Mobikwik trends on Twitter as alleged data breach affects 3.5 mn individuals

IPO-bound fintech startup Mobikwik was trending on Twitter all through Tuesday morning as multiple claims emerged on the microblogging platform about a purported data breach.

The Mobikwik data breach scaled to an expose of 37 million files, Know-Your-Customer (KYC) documents of 3.5 million individuals, and 100 million phone numbers, emails, passwords, geodata, bank accounts, credit card data, as per a tweet from the handle @UnderTheBreach. The twitter handle appears to be operated by Alon Gal, co-founder and CTO of Israel based cybercrime intelligence firm Hudson Rock. 

Closer home, Kiran Jonnalagadda, Hasgeek co-founder and CTO, chimed in saying that the MobiKwik leak is real. “Here is what the dump had for me. One of those credit cards was valid until a couple weeks ago, and I don't recall authorising MobiKwik to save it. Companies that lie like down pointing backhand index ought to be taken to the cleaners,” he added. 

The MobiKwik leak is real. Here is what the dump had for me. One of those credit cards was valid until a couple weeks ago, and I don't recall authorising MobiKwik to save it. Companies that lie like ought to be taken to the cleaners. https://t.co/sptyC1Jz8f pic.twitter.com/c4Uu25OviP

— Kiran Jonnalagadda (@jackerhack) March 29, 2021

“Some users have reported that their data is visible on the darkweb. While we are investigating this, it is entirely possible that any user could have uploaded her/ his information on multiple platforms. Hence, it is incorrect to suggest that the data available on the darkweb has been accessed from MobiKwik or any identified source,” Mobikwik said in a blog post on Tuesday. 

The blog post said that the Gurugram based startup undertook a thorough investigation with the help of external security experts and did not find any evidence of a breach, when the data breach was first flagged about a month ago.

> _Work task 1_: In the article on the Mobikwik data breach, which firm is Alon Gal co-founder and CTO of?
> _Work task 2_: List every type of data that the article on the Mobikwik data breach names right after "100 million".
> _Work task 3_: Continue the article on the Mobikwik data breach from the point where it stops.

> _Extracted material_:
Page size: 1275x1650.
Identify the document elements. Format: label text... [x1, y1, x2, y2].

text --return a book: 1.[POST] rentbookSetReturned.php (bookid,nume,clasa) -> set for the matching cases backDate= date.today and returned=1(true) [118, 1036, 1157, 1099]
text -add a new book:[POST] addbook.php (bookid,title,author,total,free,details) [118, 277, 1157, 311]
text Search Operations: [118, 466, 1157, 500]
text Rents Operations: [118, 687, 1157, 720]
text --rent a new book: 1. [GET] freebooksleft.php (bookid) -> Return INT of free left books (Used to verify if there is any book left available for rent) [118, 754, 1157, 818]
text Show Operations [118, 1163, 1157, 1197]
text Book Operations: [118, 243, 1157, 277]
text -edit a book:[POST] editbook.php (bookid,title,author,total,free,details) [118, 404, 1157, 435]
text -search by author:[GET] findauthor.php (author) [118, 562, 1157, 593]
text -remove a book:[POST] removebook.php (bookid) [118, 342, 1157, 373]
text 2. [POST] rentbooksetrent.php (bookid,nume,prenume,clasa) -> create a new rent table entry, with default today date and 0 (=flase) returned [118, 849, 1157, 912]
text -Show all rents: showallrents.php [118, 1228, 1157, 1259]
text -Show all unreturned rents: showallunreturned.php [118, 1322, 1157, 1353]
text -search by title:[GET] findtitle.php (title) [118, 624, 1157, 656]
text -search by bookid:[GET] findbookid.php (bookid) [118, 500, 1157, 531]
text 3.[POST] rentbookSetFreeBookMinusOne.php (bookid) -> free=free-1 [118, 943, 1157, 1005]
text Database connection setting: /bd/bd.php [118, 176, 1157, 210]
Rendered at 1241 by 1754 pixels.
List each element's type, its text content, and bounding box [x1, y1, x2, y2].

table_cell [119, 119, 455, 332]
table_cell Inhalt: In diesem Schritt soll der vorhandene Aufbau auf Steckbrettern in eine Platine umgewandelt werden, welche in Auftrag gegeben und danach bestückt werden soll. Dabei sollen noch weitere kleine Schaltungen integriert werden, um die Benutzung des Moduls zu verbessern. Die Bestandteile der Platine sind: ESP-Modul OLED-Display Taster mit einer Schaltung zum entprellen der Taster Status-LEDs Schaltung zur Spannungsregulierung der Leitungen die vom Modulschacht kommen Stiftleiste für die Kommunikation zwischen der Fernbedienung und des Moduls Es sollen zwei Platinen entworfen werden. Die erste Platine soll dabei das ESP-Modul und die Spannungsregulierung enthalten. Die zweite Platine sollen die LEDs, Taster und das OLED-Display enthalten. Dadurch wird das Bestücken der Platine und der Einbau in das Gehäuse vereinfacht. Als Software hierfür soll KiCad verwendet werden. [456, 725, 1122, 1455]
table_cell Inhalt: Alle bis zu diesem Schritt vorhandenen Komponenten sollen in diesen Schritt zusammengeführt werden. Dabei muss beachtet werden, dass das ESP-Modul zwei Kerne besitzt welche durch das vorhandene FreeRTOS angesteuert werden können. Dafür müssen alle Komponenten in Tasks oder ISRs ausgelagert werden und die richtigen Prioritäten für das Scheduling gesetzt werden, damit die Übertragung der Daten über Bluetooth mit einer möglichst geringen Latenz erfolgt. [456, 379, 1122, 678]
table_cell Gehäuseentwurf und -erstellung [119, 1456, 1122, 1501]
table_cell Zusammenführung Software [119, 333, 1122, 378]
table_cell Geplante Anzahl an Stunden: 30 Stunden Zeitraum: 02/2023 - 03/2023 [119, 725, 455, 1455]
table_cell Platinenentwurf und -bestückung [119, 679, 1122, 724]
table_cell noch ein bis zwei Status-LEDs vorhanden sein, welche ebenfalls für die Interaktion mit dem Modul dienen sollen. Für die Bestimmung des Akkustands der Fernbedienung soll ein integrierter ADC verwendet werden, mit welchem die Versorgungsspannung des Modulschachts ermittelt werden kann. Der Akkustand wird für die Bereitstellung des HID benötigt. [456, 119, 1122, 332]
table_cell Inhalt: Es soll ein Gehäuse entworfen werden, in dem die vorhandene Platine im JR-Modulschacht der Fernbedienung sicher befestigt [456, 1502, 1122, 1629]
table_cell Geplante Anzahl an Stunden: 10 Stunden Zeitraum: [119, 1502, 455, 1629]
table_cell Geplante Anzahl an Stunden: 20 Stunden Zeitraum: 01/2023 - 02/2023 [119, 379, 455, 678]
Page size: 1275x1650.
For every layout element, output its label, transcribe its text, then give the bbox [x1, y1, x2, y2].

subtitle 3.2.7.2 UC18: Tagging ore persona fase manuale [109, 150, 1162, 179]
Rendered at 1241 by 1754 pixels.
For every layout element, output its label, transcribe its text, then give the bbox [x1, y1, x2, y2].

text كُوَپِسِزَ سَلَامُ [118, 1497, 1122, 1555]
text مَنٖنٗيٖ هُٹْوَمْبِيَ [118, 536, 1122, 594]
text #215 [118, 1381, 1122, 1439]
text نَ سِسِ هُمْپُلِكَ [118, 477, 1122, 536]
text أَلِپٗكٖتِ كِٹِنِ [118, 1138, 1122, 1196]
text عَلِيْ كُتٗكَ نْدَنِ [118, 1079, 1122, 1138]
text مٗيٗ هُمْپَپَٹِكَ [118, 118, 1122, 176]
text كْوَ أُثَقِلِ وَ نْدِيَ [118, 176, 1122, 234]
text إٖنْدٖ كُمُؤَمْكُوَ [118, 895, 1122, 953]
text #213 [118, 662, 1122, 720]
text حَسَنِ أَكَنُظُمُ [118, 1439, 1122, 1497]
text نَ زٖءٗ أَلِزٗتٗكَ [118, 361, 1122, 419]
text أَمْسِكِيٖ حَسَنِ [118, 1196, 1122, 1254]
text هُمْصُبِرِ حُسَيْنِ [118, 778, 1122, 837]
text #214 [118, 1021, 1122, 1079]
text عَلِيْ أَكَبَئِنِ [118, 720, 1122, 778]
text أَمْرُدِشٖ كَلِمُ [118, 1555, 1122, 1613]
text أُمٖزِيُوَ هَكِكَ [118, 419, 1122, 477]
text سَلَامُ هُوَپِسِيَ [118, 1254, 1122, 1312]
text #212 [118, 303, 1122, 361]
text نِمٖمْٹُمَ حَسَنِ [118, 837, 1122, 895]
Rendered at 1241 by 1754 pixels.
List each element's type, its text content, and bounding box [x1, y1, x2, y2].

> _Exercise response 1_: Hudson Rock, an Israel-based cybercrime intelligence firm.

> _Exercise response 2_: Phone numbers, emails, passwords, geodata, bank accounts, credit card data

> _Exercise response 3_:
“The company is closely working with requisite authorities and is confident that security protocols to store sensitive data are robust and have not been breached. Considering the seriousness of the allegations, and by way of abundant caution, it will get a third party to conduct a forensic data security audit,” the blog post added.

The development sprung up late February when an internet security researcher by the name of Rajshekhar Rajaharia tweeted about 11 crore Indian cardholder's cards data including personal details and KYC soft copies such as PAN and Aadhaar being leaked from Mobikwik’s server in India.

Rajaharia has added that 6 terabytes of KYC Data and 350 GB compressed MySQL dump had been leaked. Have I Been Pwned founder Troy Hunt said “Never *ever* behave like @MobiKwik...” about Mobikwik’s first response to the matter, in a tweet. 

Have I Been Pwned is a free data breach search and notification service that monitors security breaches and password leaks for users’ security. It had previously reported a data breach at Tiger Global-backed tutorial platform Vedantu. 

French ethical hacker Elliot Alderson, an Aarogya Setu app critic, also posted about the development. 

On Tuesday afternoon, Rajaharia said that he spoke with Mobikwik about the data breach on March 1. “I also reported a bug. They denied it too and removed that Bug in the next 1 hour. They saved their 1,000-rupee bounty by denying it,” he said in a tweet. 

Several other users posted screenshots of the alleged data dump through free and open-source software anonymous communication platform Tor, up for sale in bitcoin by the hacker. 

Hacker stole 8.2 TB data of @MobiKwik's 3.5 million users including their identity data, KYC & transaction details - which was up for sale for 1.5 #Bitcoin #BTC @UIDAI @RBI @GoI_MeitY @IndianCERT @India_Stack https://t.co/bpvVC6mUhp pic.twitter.com/Mi4X8enFtS

— Karma Bhutia (@iambhutia) March 30, 2021

Separately, British security firm Sophos on Tuesday said 52% of organisations in India said that they fell victim to a successful

cybersecurity attack in the last 12 months. “Of these successful breaches, 71% of organisations admitted it was a serious or very serious attack, and 65 per cent said it took longer than a week to remediate,” Sophos said.

Founded in 2009, by Bipin Preet Singh and Upasana Taku, MobiKwik claims to have raised $110 million from investors including Sequoia Capital, MediaTek, and media companies Hindustan Media Ventures, NDTV, and Times Group owner Bennett Coleman and Company (BCCL). 

Post a November 2020 round of fundraise, MobiKwik had said it aims to raise a total of Rs 120 to 150 crore by early 2021 with plans to take the company public in the current calendar year.